EXERCISE INPUT:
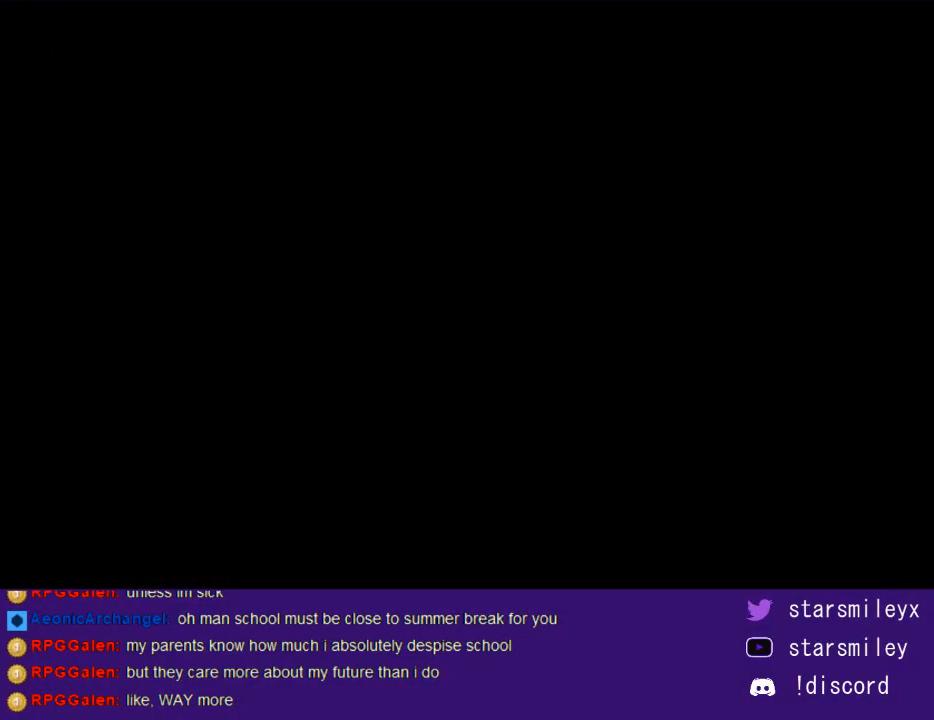
{"keys": [], "events": []}
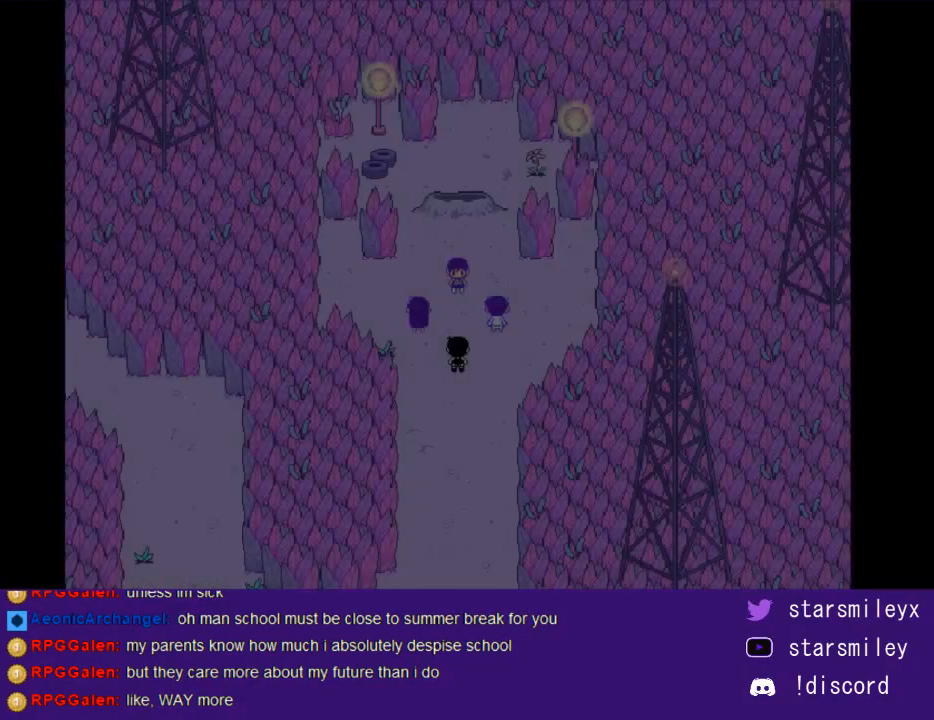
{"keys": ["x"], "events": [[350, "x", "down"], [383, "return", "down"], [433, "x", "up"], [467, "return", "up"], [500, "x", "down"]]}
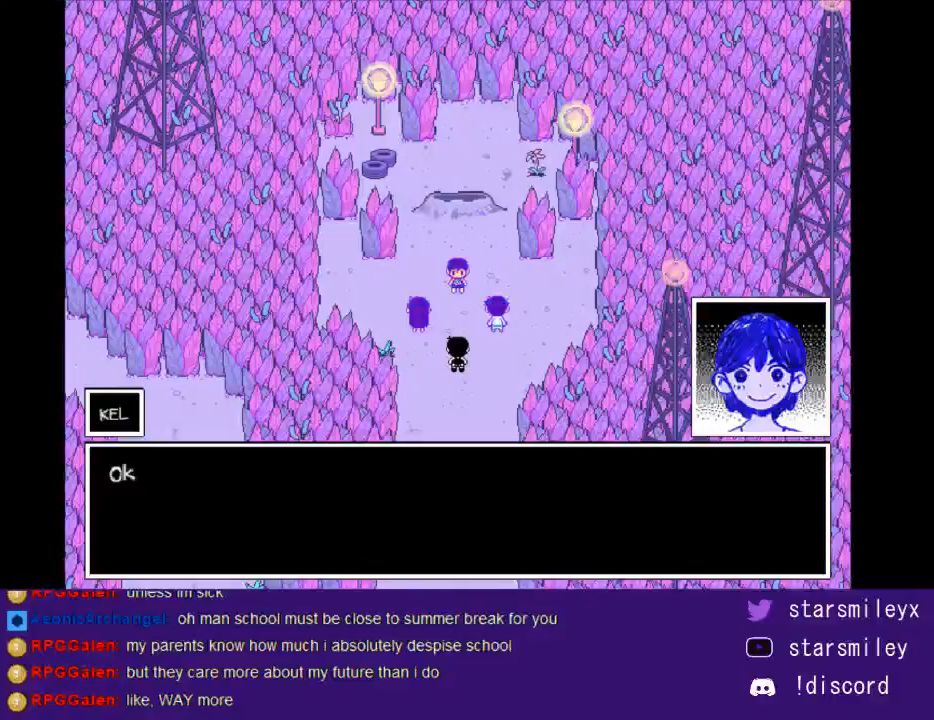
{"keys": ["x"], "events": [[33, "return", "down"], [67, "return", "up"], [67, "x", "up"], [133, "x", "down"], [167, "return", "down"], [200, "return", "up"], [200, "x", "up"], [300, "return", "down"], [300, "x", "down"], [333, "return", "up"], [383, "x", "up"], [450, "return", "down"], [483, "return", "up"], [483, "x", "down"]]}
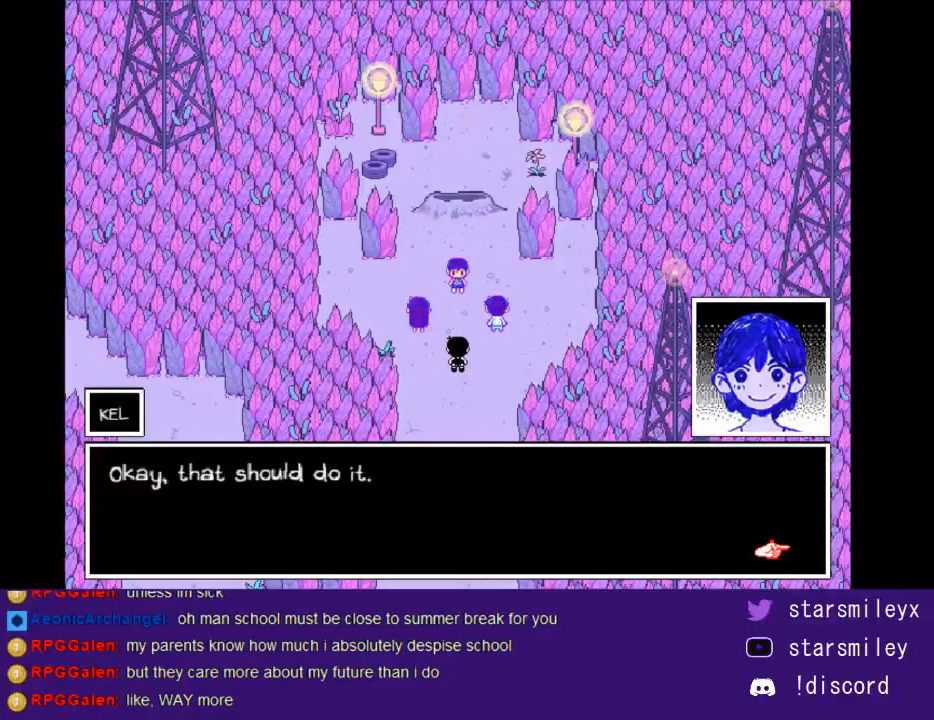
{"keys": ["return"], "events": [[50, "return", "down"], [50, "x", "up"], [117, "return", "up"], [117, "x", "down"], [183, "return", "down"], [183, "x", "up"], [250, "return", "up"], [250, "x", "down"], [333, "x", "up"], [367, "return", "down"], [400, "return", "up"], [433, "x", "down"], [467, "return", "down"], [500, "x", "up"]]}
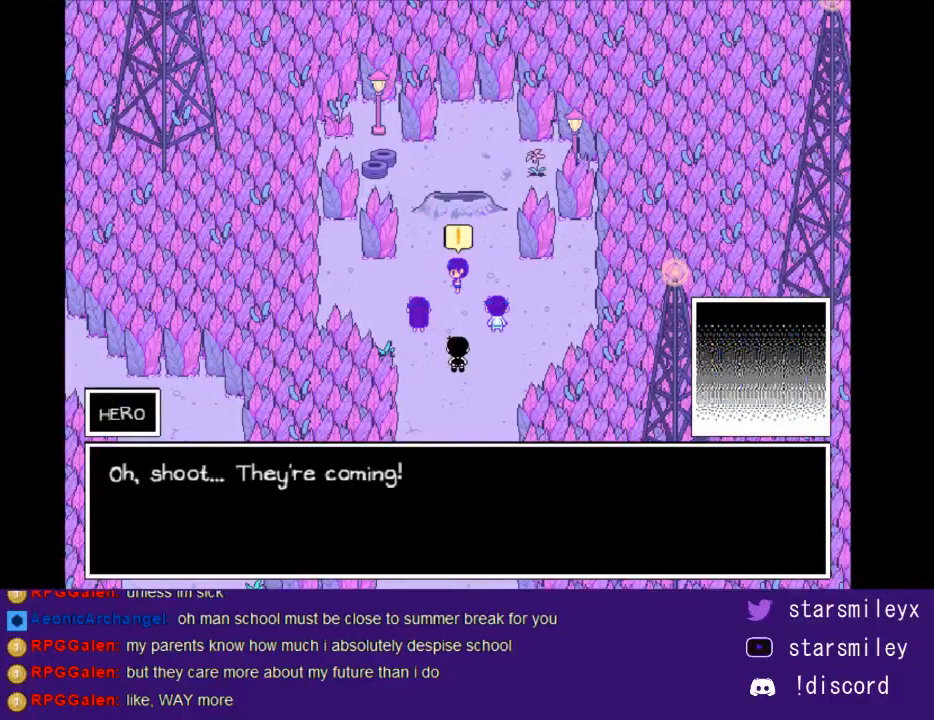
{"keys": [], "events": [[33, "return", "up"], [67, "x", "down"], [100, "return", "down"], [167, "return", "up"], [167, "x", "up"], [250, "return", "down"], [250, "x", "down"], [317, "return", "up"], [317, "x", "up"], [383, "return", "down"], [383, "x", "down"], [450, "return", "up"], [483, "x", "up"]]}
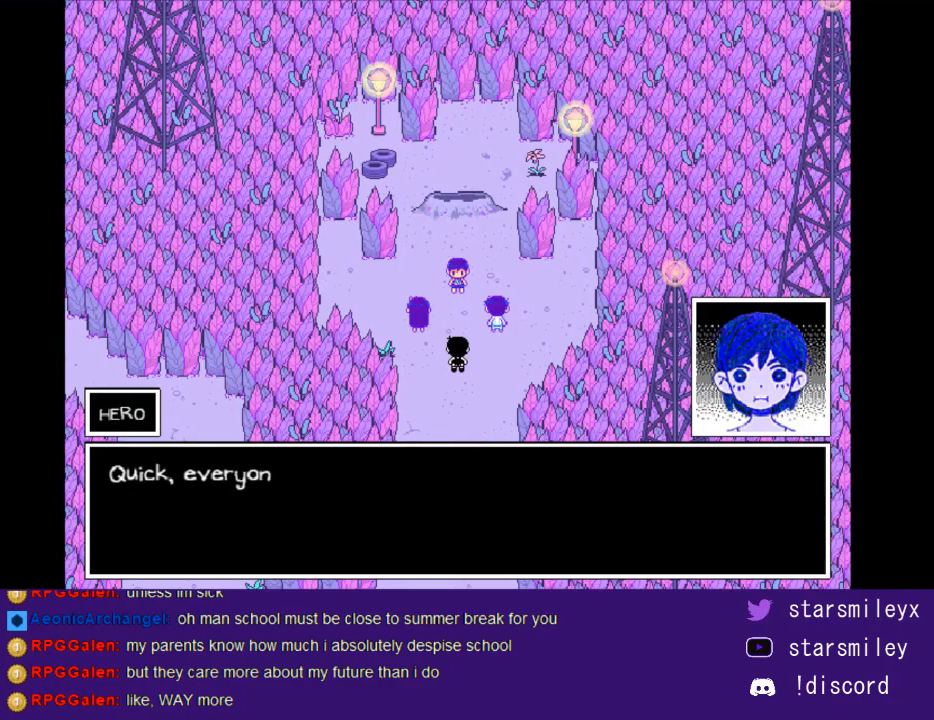
{"keys": ["return"], "events": [[17, "return", "down"], [50, "x", "down"], [83, "return", "up"], [133, "x", "up"], [167, "return", "down"], [200, "return", "up"], [200, "x", "down"], [267, "x", "up"], [300, "return", "down"], [333, "return", "up"], [367, "x", "down"], [433, "x", "up"], [467, "return", "down"]]}
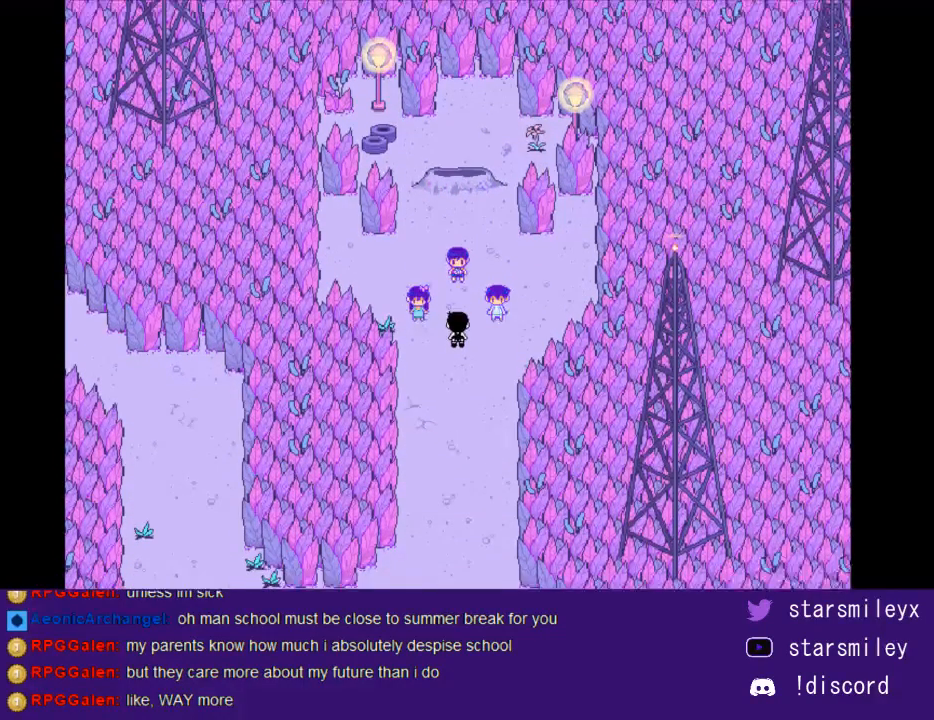
{"keys": [], "events": [[17, "return", "up"], [50, "x", "down"], [83, "return", "down"], [83, "x", "up"], [117, "return", "up"]]}
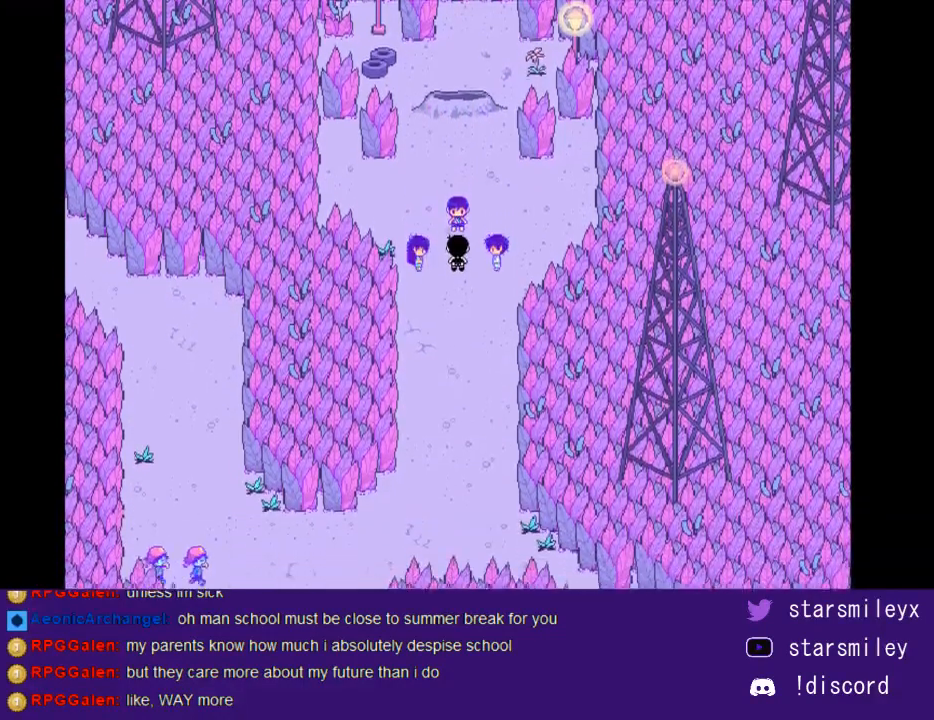
{"keys": ["x"], "events": [[500, "x", "down"]]}
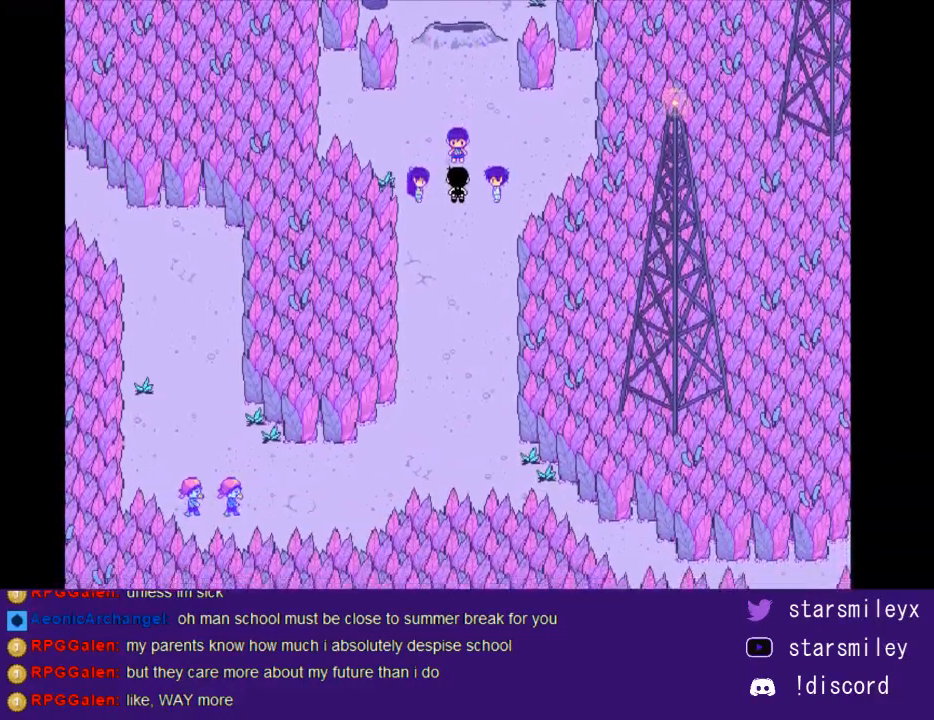
{"keys": [], "events": [[67, "return", "down"], [67, "x", "up"], [133, "return", "up"], [217, "x", "down"], [250, "return", "down"], [283, "return", "up"], [283, "x", "up"]]}
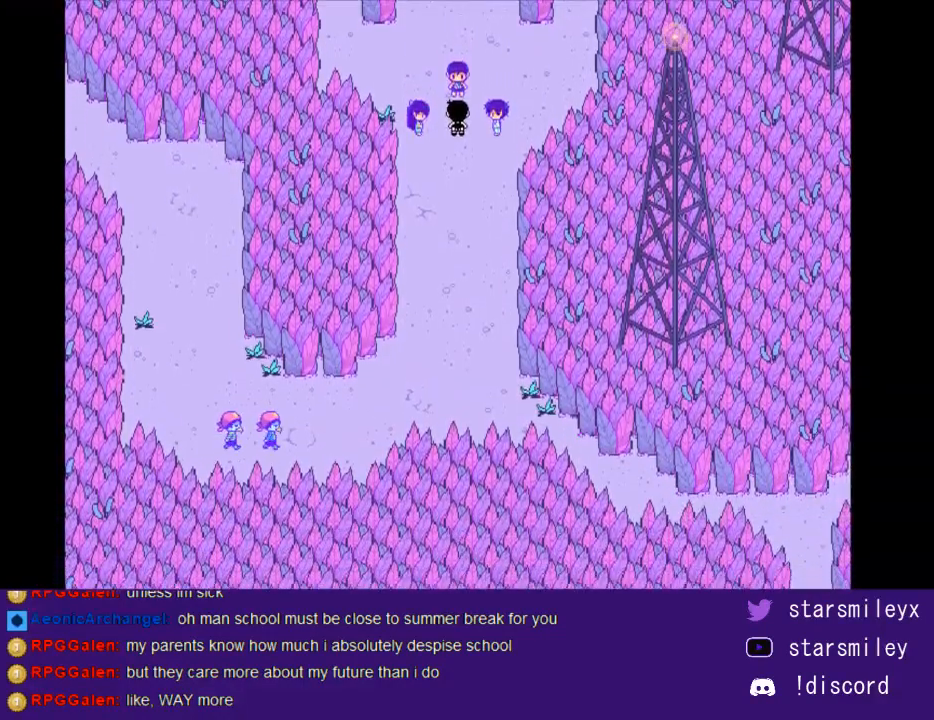
{"keys": [], "events": []}
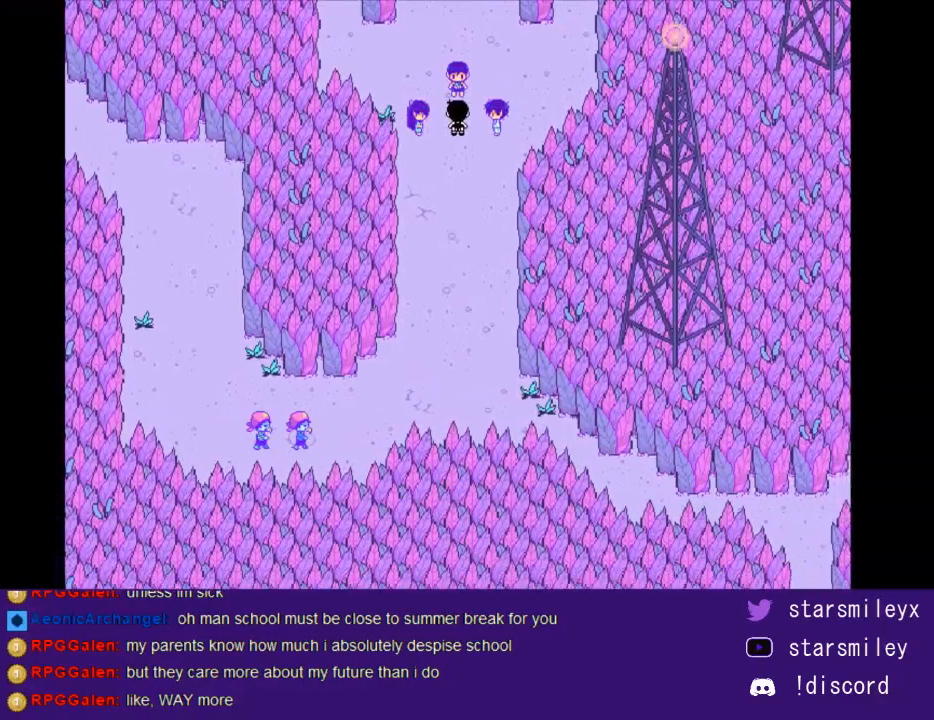
{"keys": [], "events": []}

EXERCISE DESCRIPTION:
No picture should be included when the data are set down again exactly.

ANSWER SPACE:
{"keys": [], "events": []}
{"keys": ["x"], "events": [[350, "x", "down"], [383, "return", "down"], [433, "x", "up"], [467, "return", "up"], [500, "x", "down"]]}
{"keys": ["x"], "events": [[33, "return", "down"], [67, "return", "up"], [67, "x", "up"], [133, "x", "down"], [167, "return", "down"], [200, "return", "up"], [200, "x", "up"], [300, "return", "down"], [300, "x", "down"], [333, "return", "up"], [383, "x", "up"], [450, "return", "down"], [483, "return", "up"], [483, "x", "down"]]}
{"keys": ["return"], "events": [[50, "return", "down"], [50, "x", "up"], [117, "return", "up"], [117, "x", "down"], [183, "return", "down"], [183, "x", "up"], [250, "return", "up"], [250, "x", "down"], [333, "x", "up"], [367, "return", "down"], [400, "return", "up"], [433, "x", "down"], [467, "return", "down"], [500, "x", "up"]]}
{"keys": [], "events": [[33, "return", "up"], [67, "x", "down"], [100, "return", "down"], [167, "return", "up"], [167, "x", "up"], [250, "return", "down"], [250, "x", "down"], [317, "return", "up"], [317, "x", "up"], [383, "return", "down"], [383, "x", "down"], [450, "return", "up"], [483, "x", "up"]]}
{"keys": ["return"], "events": [[17, "return", "down"], [50, "x", "down"], [83, "return", "up"], [133, "x", "up"], [167, "return", "down"], [200, "return", "up"], [200, "x", "down"], [267, "x", "up"], [300, "return", "down"], [333, "return", "up"], [367, "x", "down"], [433, "x", "up"], [467, "return", "down"]]}
{"keys": [], "events": [[17, "return", "up"], [50, "x", "down"], [83, "return", "down"], [83, "x", "up"], [117, "return", "up"]]}
{"keys": ["x"], "events": [[500, "x", "down"]]}
{"keys": [], "events": [[67, "return", "down"], [67, "x", "up"], [133, "return", "up"], [217, "x", "down"], [250, "return", "down"], [283, "return", "up"], [283, "x", "up"]]}
{"keys": [], "events": []}
{"keys": [], "events": []}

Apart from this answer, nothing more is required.